Sparky brought home his first official report card this week.

You may remember the second-, third-, and fourth-guessing we were doing when we decided to switch him into this new French immersion school for grade two. Were we going to kill his ease of social interaction? Would all his marks slip and his self-confidence plummet? Would he grow to hate school?

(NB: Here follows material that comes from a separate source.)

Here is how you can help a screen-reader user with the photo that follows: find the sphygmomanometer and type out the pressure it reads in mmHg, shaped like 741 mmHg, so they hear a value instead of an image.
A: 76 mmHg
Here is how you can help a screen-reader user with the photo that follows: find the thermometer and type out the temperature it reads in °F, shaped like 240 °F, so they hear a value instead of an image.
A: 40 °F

Ah ha ha. Guess who improved every single grade in every single subject? (Except gym, but as long as he’s running around and having fun and listening to instruction, I’m unconcerned about that.) His overall grade in French is a bit lower, but his marks in comprehension of written and oral texts and production of written work have actually gone up. It’s his communication/speaking that has dipped and brought the overall grade down with it, but that’s completely in keeping with being measured against a different set of criteria and expectations. While he’s technically just under a passing grade in French at the moment, I couldn’t be prouder of how well he’s doing when everything is taken into account, and it will only get better. Comprehension comes before ease of communication in any new language.

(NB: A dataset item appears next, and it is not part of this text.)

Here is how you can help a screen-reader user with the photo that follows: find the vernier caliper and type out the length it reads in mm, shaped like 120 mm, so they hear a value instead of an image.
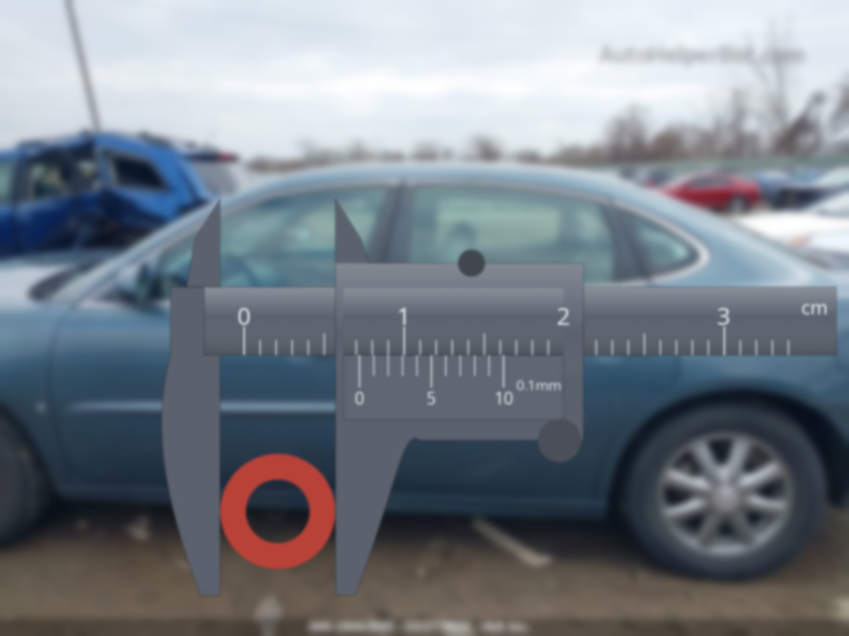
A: 7.2 mm
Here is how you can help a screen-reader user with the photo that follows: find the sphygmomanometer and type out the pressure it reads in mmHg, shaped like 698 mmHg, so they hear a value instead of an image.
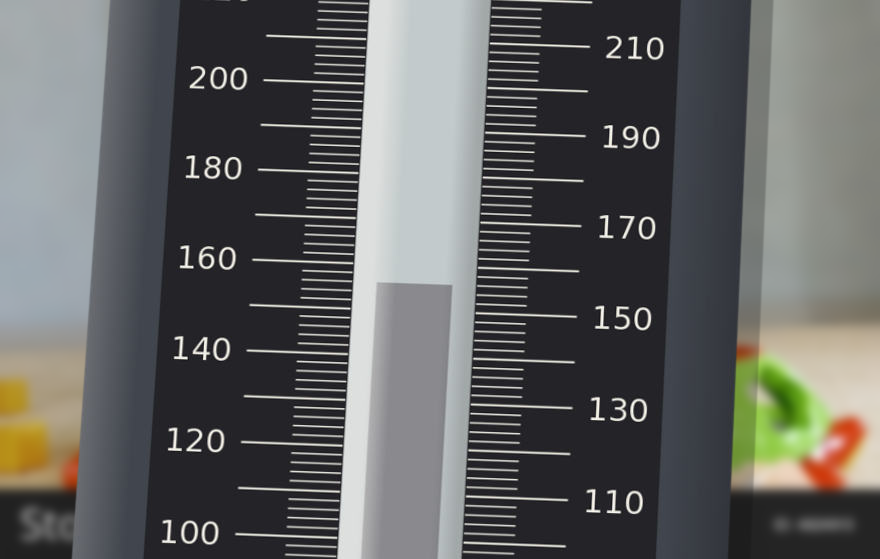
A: 156 mmHg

We had a parent-child-teacher meeting after school on Thursday, and his teacher is just as excited as we are. He told me not to be concerned about the low mark (I assured him that I wasn’t, because the higher than expected marks in the two other French areas were a good sign of his development) and that Sparky’s achievements were pretty impressive. And when we left, Sparky told his teacher that he was going to stay in this new school for grade three — “Right, Mama?” he said, turning to me with a sudden anxiety. “Oh, yes,” I said. “I think we can guarantee that.” That, plus the illustrated page for one of his projects on which he’d written ‘I love school’ and his ongoing positive attitude and excitement about going to school speaks volumes to me about the fit of programme with his nature and educational needs.

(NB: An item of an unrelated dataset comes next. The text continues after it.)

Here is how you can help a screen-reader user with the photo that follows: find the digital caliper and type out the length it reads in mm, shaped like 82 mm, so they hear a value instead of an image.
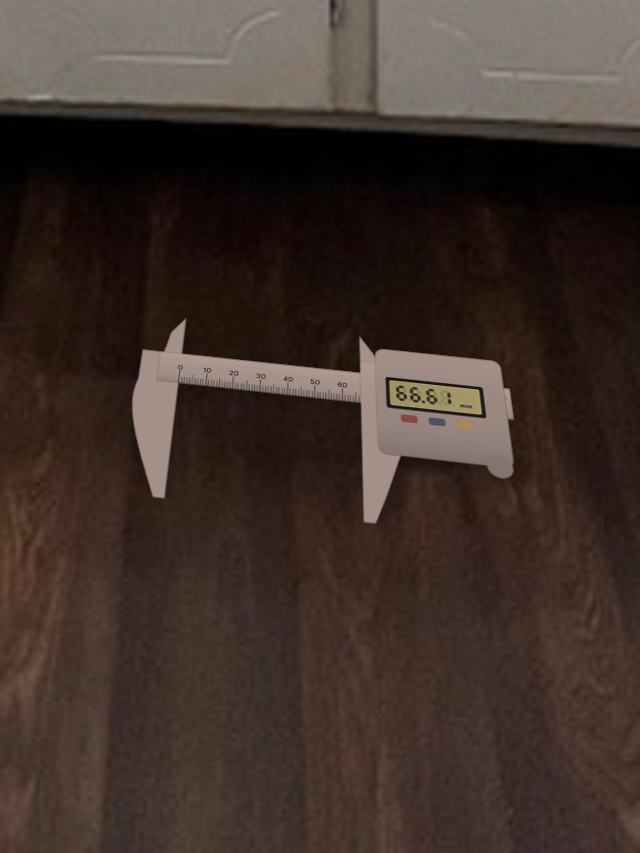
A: 66.61 mm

It’s always nice to be told that it’s a joy to have your child in a class, and that his expression, creativity, sense of humour, willingness to work hard, and general happiness are pleasurable to behold. His teacher pointed out a couple of art projects in which Sparky thought outside the box and came up with slightly unusual ways to achieve a goal, and said that his fine motor skills and sense of building in three dimensions were advanced for his age (no surprise there). Sparky showed me his “portfolio” (a binder of his work so far) and I could very clearly see the evolution in his comprehension, his understanding of French grammar, and the vast improvement in his printing. He’s started learning cursive, too, and his little practice lines of cursive letters are adorable. In English he’s writing one-page stories, and they clearly have beginnings, middles, ends, are exciting, clear, and leave no loose ends or introduce no new characters or plot strands out of nowhere.

Today is a nice sunny ped day, and we are just back from a celebratory trip to Starbucks. We bundled Owlet up in her new ski jacket with the owls on it (pictures eventually!), put her in the stroller, and walked over. I had promised him a hot chocolate with whipped cream and a cookie. And I got a creme brûlée latte, because I work hard supervising and guiding his homework with him, and I deserved a treat, too. Last time we did this Owlet was still only a faint hope, and Sparky could only finish half his cocoa. Today Sparky finished every last drop of his chocolate, and Owlet sat on one of the chairs and grabbed for everyone’s drinks. (I fed her whipped cream from my latte and Sparky gave her a couple of bites of his cookie. She let it be known that it was Not Enough and next time things had better be different, though we do this so rarely that next time she’ll probably be drinking her own cocoa.)


Thanksgiving


We are thankful for making ends meet (it’s happening, and it’s only going to get better as we catch up), our lovely little house, our children, our family, our friends (near and far, in person and those we know and love thanks to the wonder of the Internet), our health, and the beautiful world around us.

And for leaf piles!

Sparky picked Owlet up and dumped her right into the middle of the pile of leaves that he’d raked up with his Nana, then rolled around with her. She loved it. Initiation into a Canadian fall tradition: complete.